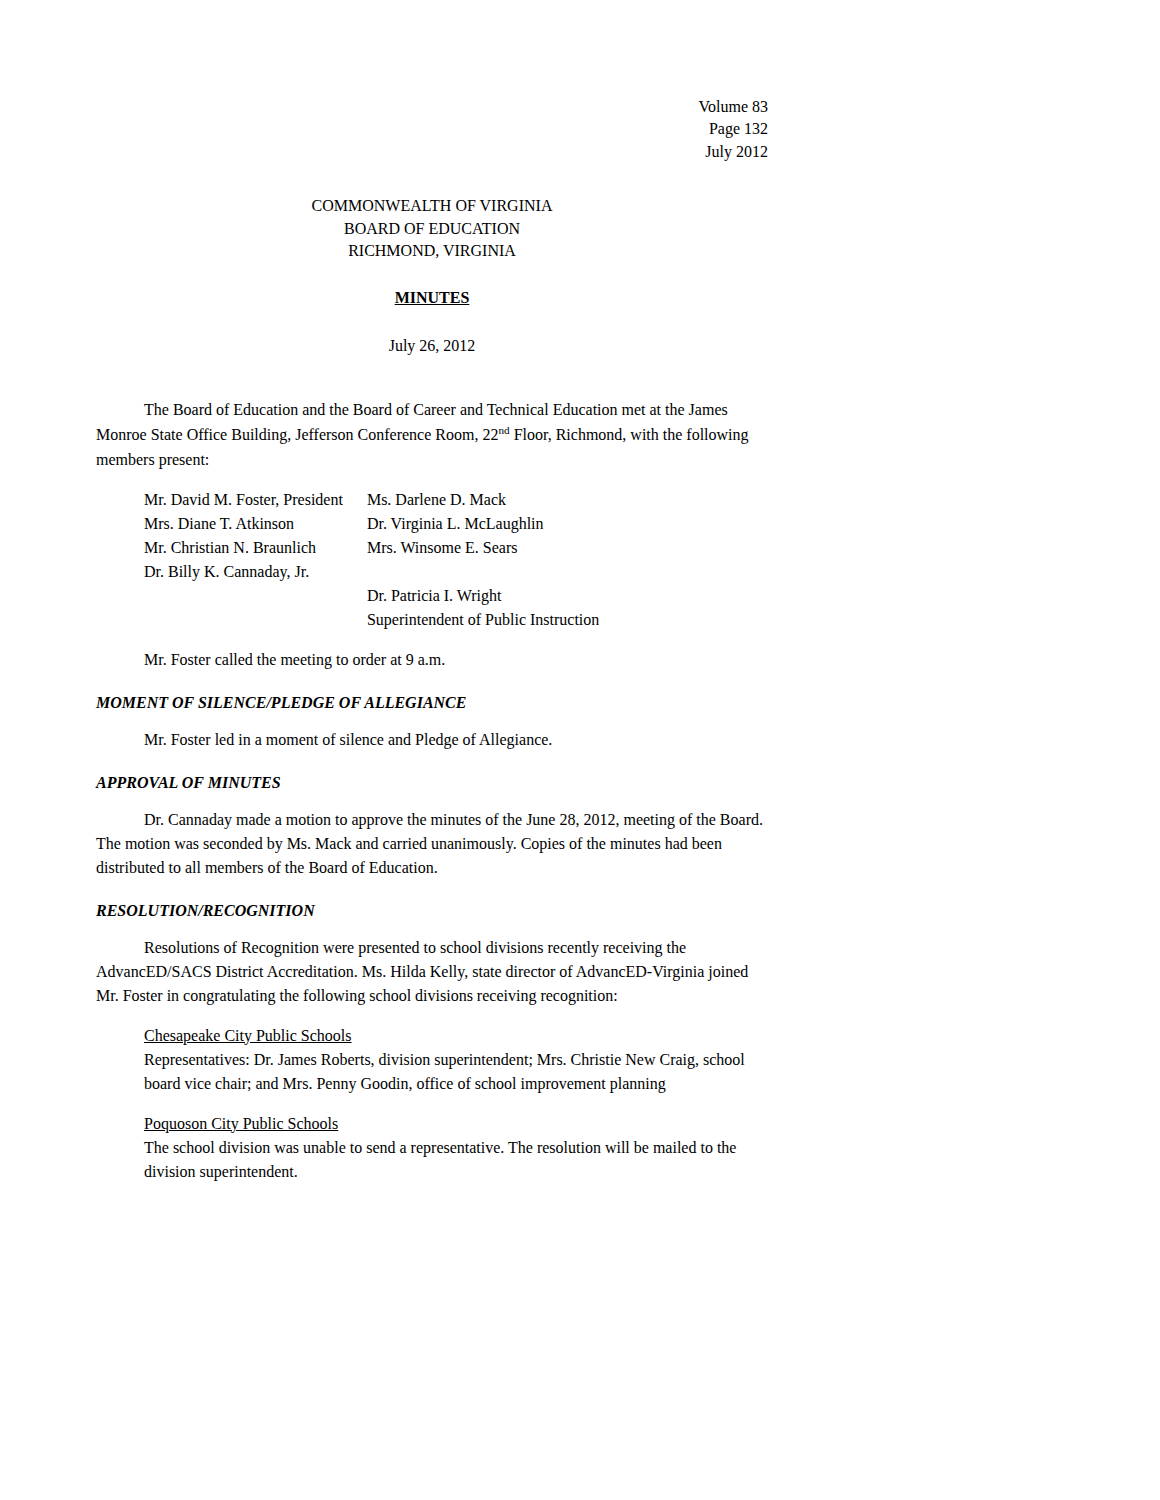Volume 83
Page 132
July 2012
COMMONWEALTH OF VIRGINIA
BOARD OF EDUCATION
RICHMOND, VIRGINIA
MINUTES
July 26, 2012
The Board of Education and the Board of Career and Technical Education met at the James Monroe State Office Building, Jefferson Conference Room, 22nd Floor, Richmond, with the following members present:
| Mr. David M. Foster, President | Ms. Darlene D. Mack |
| Mrs. Diane T. Atkinson | Dr. Virginia L. McLaughlin |
| Mr. Christian N. Braunlich | Mrs. Winsome E. Sears |
| Dr. Billy K. Cannaday, Jr. | |
| | Dr. Patricia I. Wright Superintendent of Public Instruction |
Mr. Foster called the meeting to order at 9 a.m.
MOMENT OF SILENCE/PLEDGE OF ALLEGIANCE
Mr. Foster led in a moment of silence and Pledge of Allegiance.
APPROVAL OF MINUTES
Dr. Cannaday made a motion to approve the minutes of the June 28, 2012, meeting of the Board. The motion was seconded by Ms. Mack and carried unanimously. Copies of the minutes had been distributed to all members of the Board of Education.
RESOLUTION/RECOGNITION
Resolutions of Recognition were presented to school divisions recently receiving the AdvancED/SACS District Accreditation. Ms. Hilda Kelly, state director of AdvancED-Virginia joined Mr. Foster in congratulating the following school divisions receiving recognition:
Chesapeake City Public Schools
Representatives: Dr. James Roberts, division superintendent; Mrs. Christie New Craig, school board vice chair; and Mrs. Penny Goodin, office of school improvement planning
Poquoson City Public Schools
The school division was unable to send a representative. The resolution will be mailed to the division superintendent.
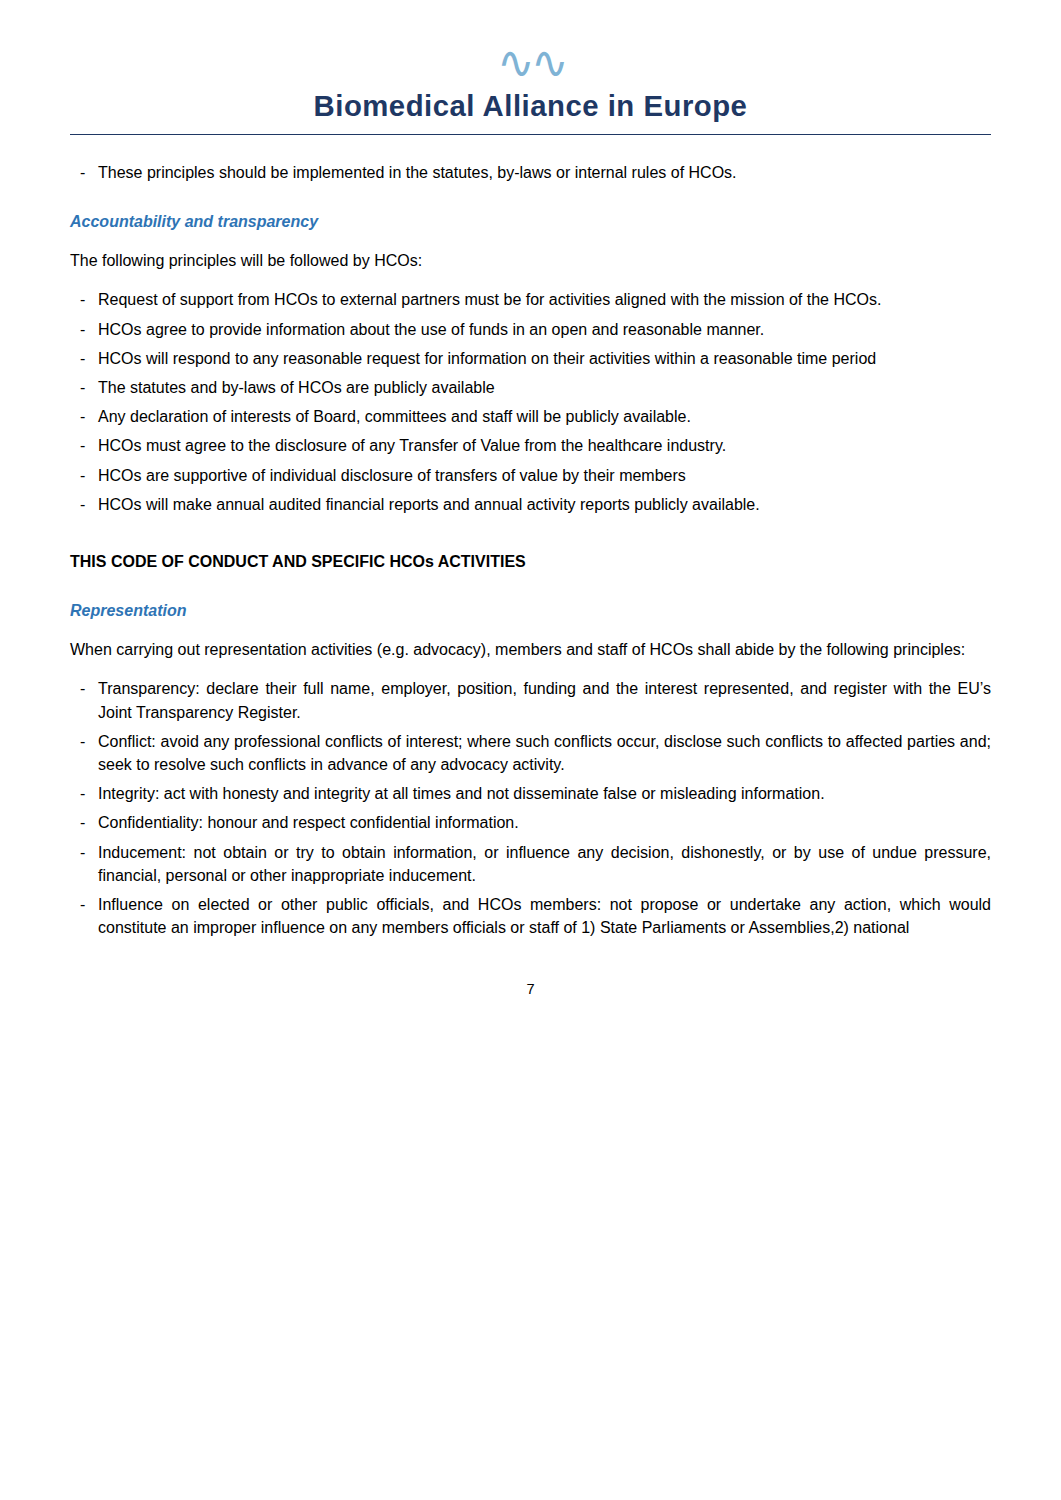∿∿
Biomedical Alliance in Europe
These principles should be implemented in the statutes, by-laws or internal rules of HCOs.
Accountability and transparency
The following principles will be followed by HCOs:
Request of support from HCOs to external partners must be for activities aligned with the mission of the HCOs.
HCOs agree to provide information about the use of funds in an open and reasonable manner.
HCOs will respond to any reasonable request for information on their activities within a reasonable time period
The statutes and by-laws of HCOs are publicly available
Any declaration of interests of Board, committees and staff will be publicly available.
HCOs must agree to the disclosure of any Transfer of Value from the healthcare industry.
HCOs are supportive of individual disclosure of transfers of value by their members
HCOs will make annual audited financial reports and annual activity reports publicly available.
THIS CODE OF CONDUCT AND SPECIFIC HCOs ACTIVITIES
Representation
When carrying out representation activities (e.g. advocacy), members and staff of HCOs shall abide by the following principles:
Transparency: declare their full name, employer, position, funding and the interest represented, and register with the EU’s Joint Transparency Register.
Conflict: avoid any professional conflicts of interest; where such conflicts occur, disclose such conflicts to affected parties and; seek to resolve such conflicts in advance of any advocacy activity.
Integrity: act with honesty and integrity at all times and not disseminate false or misleading information.
Confidentiality: honour and respect confidential information.
Inducement: not obtain or try to obtain information, or influence any decision, dishonestly, or by use of undue pressure, financial, personal or other inappropriate inducement.
Influence on elected or other public officials, and HCOs members: not propose or undertake any action, which would constitute an improper influence on any members officials or staff of 1) State Parliaments or Assemblies,2) national
7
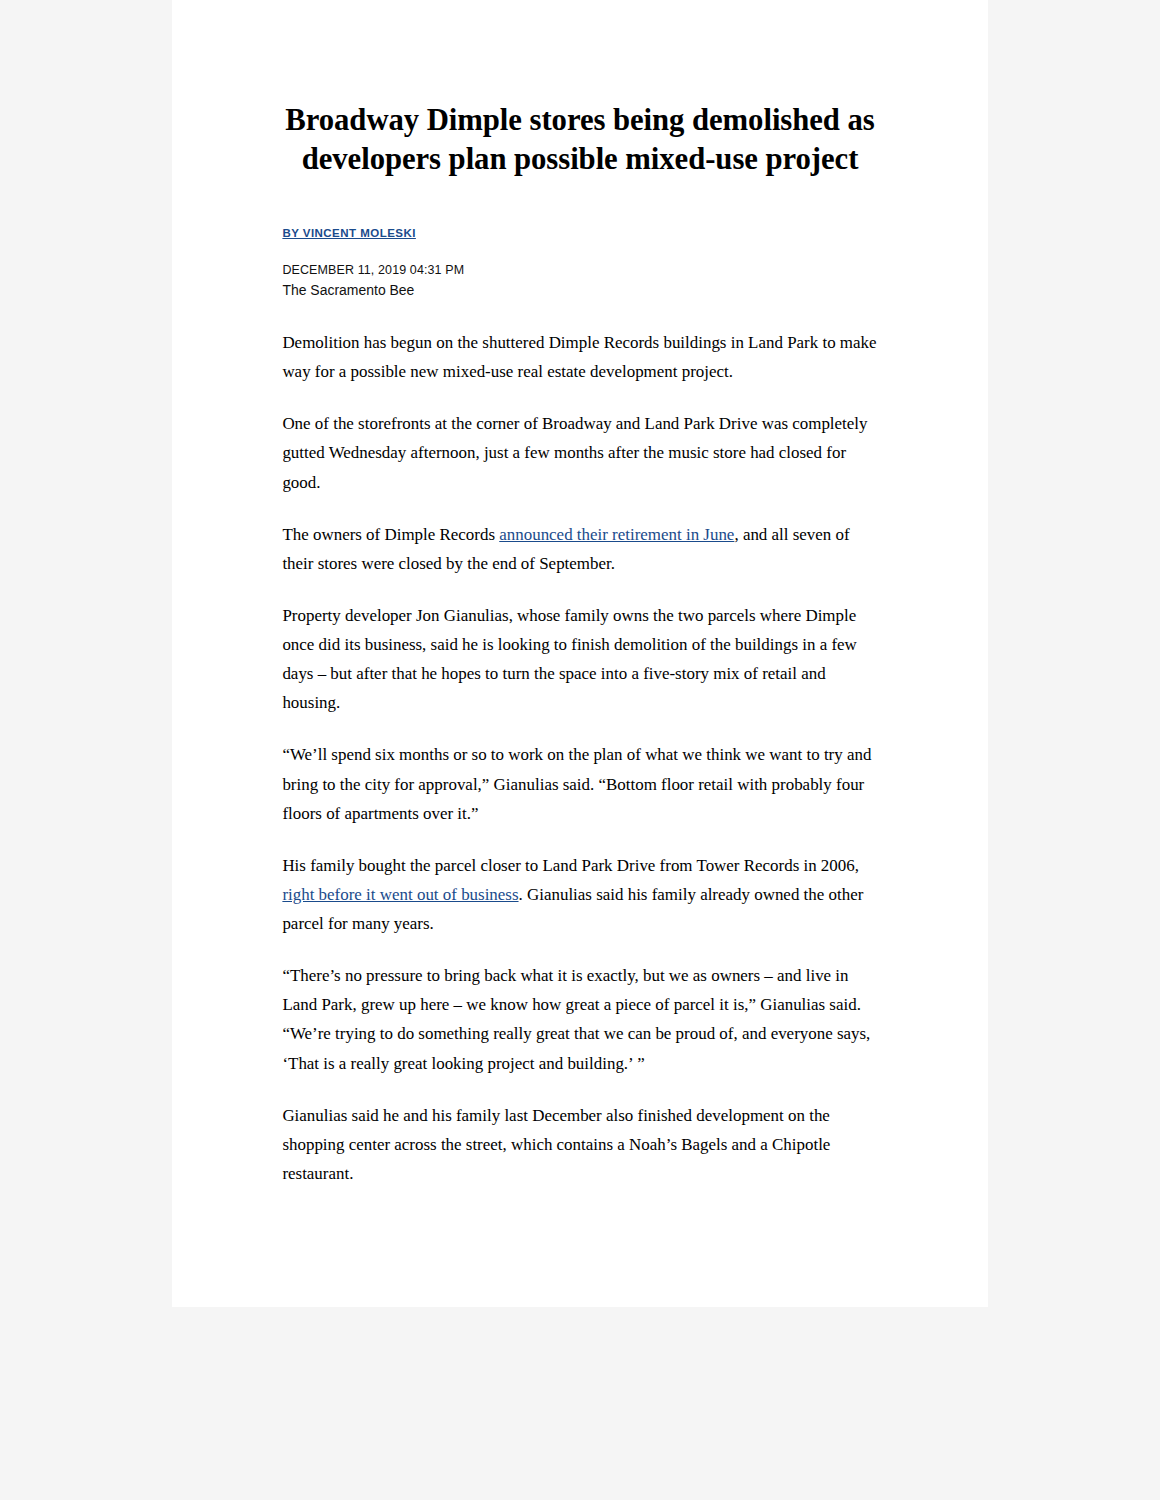Broadway Dimple stores being demolished as developers plan possible mixed-use project
BY VINCENT MOLESKI
DECEMBER 11, 2019 04:31 PM
The Sacramento Bee
Demolition has begun on the shuttered Dimple Records buildings in Land Park to make way for a possible new mixed-use real estate development project.
One of the storefronts at the corner of Broadway and Land Park Drive was completely gutted Wednesday afternoon, just a few months after the music store had closed for good.
The owners of Dimple Records announced their retirement in June, and all seven of their stores were closed by the end of September.
Property developer Jon Gianulias, whose family owns the two parcels where Dimple once did its business, said he is looking to finish demolition of the buildings in a few days – but after that he hopes to turn the space into a five-story mix of retail and housing.
“We’ll spend six months or so to work on the plan of what we think we want to try and bring to the city for approval,” Gianulias said. “Bottom floor retail with probably four floors of apartments over it.”
His family bought the parcel closer to Land Park Drive from Tower Records in 2006, right before it went out of business. Gianulias said his family already owned the other parcel for many years.
“There’s no pressure to bring back what it is exactly, but we as owners – and live in Land Park, grew up here – we know how great a piece of parcel it is,” Gianulias said. “We’re trying to do something really great that we can be proud of, and everyone says, ‘That is a really great looking project and building.’ ”
Gianulias said he and his family last December also finished development on the shopping center across the street, which contains a Noah’s Bagels and a Chipotle restaurant.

- - - - - - -

=== WHAT THE EXERCISE ASKS ===
Leaving out all pictures, transcribe the listing exactly.

=== SOLUTION TO THIS TASK ===
Volume 83
Page 132
July 2012
COMMONWEALTH OF VIRGINIA
BOARD OF EDUCATION
RICHMOND, VIRGINIA
MINUTES
July 26, 2012
The Board of Education and the Board of Career and Technical Education met at the James Monroe State Office Building, Jefferson Conference Room, 22nd Floor, Richmond, with the following members present:
| Mr. David M. Foster, President | Ms. Darlene D. Mack |
| Mrs. Diane T. Atkinson | Dr. Virginia L. McLaughlin |
| Mr. Christian N. Braunlich | Mrs. Winsome E. Sears |
| Dr. Billy K. Cannaday, Jr. | |
| | Dr. Patricia I. Wright Superintendent of Public Instruction |
Mr. Foster called the meeting to order at 9 a.m.
MOMENT OF SILENCE/PLEDGE OF ALLEGIANCE
Mr. Foster led in a moment of silence and Pledge of Allegiance.
APPROVAL OF MINUTES
Dr. Cannaday made a motion to approve the minutes of the June 28, 2012, meeting of the Board. The motion was seconded by Ms. Mack and carried unanimously. Copies of the minutes had been distributed to all members of the Board of Education.
RESOLUTION/RECOGNITION
Resolutions of Recognition were presented to school divisions recently receiving the AdvancED/SACS District Accreditation. Ms. Hilda Kelly, state director of AdvancED-Virginia joined Mr. Foster in congratulating the following school divisions receiving recognition:
Chesapeake City Public Schools
Representatives: Dr. James Roberts, division superintendent; Mrs. Christie New Craig, school board vice chair; and Mrs. Penny Goodin, office of school improvement planning
Poquoson City Public Schools
The school division was unable to send a representative. The resolution will be mailed to the division superintendent.
∿∿
Biomedical Alliance in Europe
These principles should be implemented in the statutes, by-laws or internal rules of HCOs.
Accountability and transparency
The following principles will be followed by HCOs:
Request of support from HCOs to external partners must be for activities aligned with the mission of the HCOs.
HCOs agree to provide information about the use of funds in an open and reasonable manner.
HCOs will respond to any reasonable request for information on their activities within a reasonable time period
The statutes and by-laws of HCOs are publicly available
Any declaration of interests of Board, committees and staff will be publicly available.
HCOs must agree to the disclosure of any Transfer of Value from the healthcare industry.
HCOs are supportive of individual disclosure of transfers of value by their members
HCOs will make annual audited financial reports and annual activity reports publicly available.
THIS CODE OF CONDUCT AND SPECIFIC HCOs ACTIVITIES
Representation
When carrying out representation activities (e.g. advocacy), members and staff of HCOs shall abide by the following principles:
Transparency: declare their full name, employer, position, funding and the interest represented, and register with the EU’s Joint Transparency Register.
Conflict: avoid any professional conflicts of interest; where such conflicts occur, disclose such conflicts to affected parties and; seek to resolve such conflicts in advance of any advocacy activity.
Integrity: act with honesty and integrity at all times and not disseminate false or misleading information.
Confidentiality: honour and respect confidential information.
Inducement: not obtain or try to obtain information, or influence any decision, dishonestly, or by use of undue pressure, financial, personal or other inappropriate inducement.
Influence on elected or other public officials, and HCOs members: not propose or undertake any action, which would constitute an improper influence on any members officials or staff of 1) State Parliaments or Assemblies,2) national
7
Broadway Dimple stores being demolished as developers plan possible mixed-use project
BY VINCENT MOLESKI
DECEMBER 11, 2019 04:31 PM
The Sacramento Bee
Demolition has begun on the shuttered Dimple Records buildings in Land Park to make way for a possible new mixed-use real estate development project.
One of the storefronts at the corner of Broadway and Land Park Drive was completely gutted Wednesday afternoon, just a few months after the music store had closed for good.
The owners of Dimple Records announced their retirement in June, and all seven of their stores were closed by the end of September.
Property developer Jon Gianulias, whose family owns the two parcels where Dimple once did its business, said he is looking to finish demolition of the buildings in a few days – but after that he hopes to turn the space into a five-story mix of retail and housing.
“We’ll spend six months or so to work on the plan of what we think we want to try and bring to the city for approval,” Gianulias said. “Bottom floor retail with probably four floors of apartments over it.”
His family bought the parcel closer to Land Park Drive from Tower Records in 2006, right before it went out of business. Gianulias said his family already owned the other parcel for many years.
“There’s no pressure to bring back what it is exactly, but we as owners – and live in Land Park, grew up here – we know how great a piece of parcel it is,” Gianulias said. “We’re trying to do something really great that we can be proud of, and everyone says, ‘That is a really great looking project and building.’ ”
Gianulias said he and his family last December also finished development on the shopping center across the street, which contains a Noah’s Bagels and a Chipotle restaurant.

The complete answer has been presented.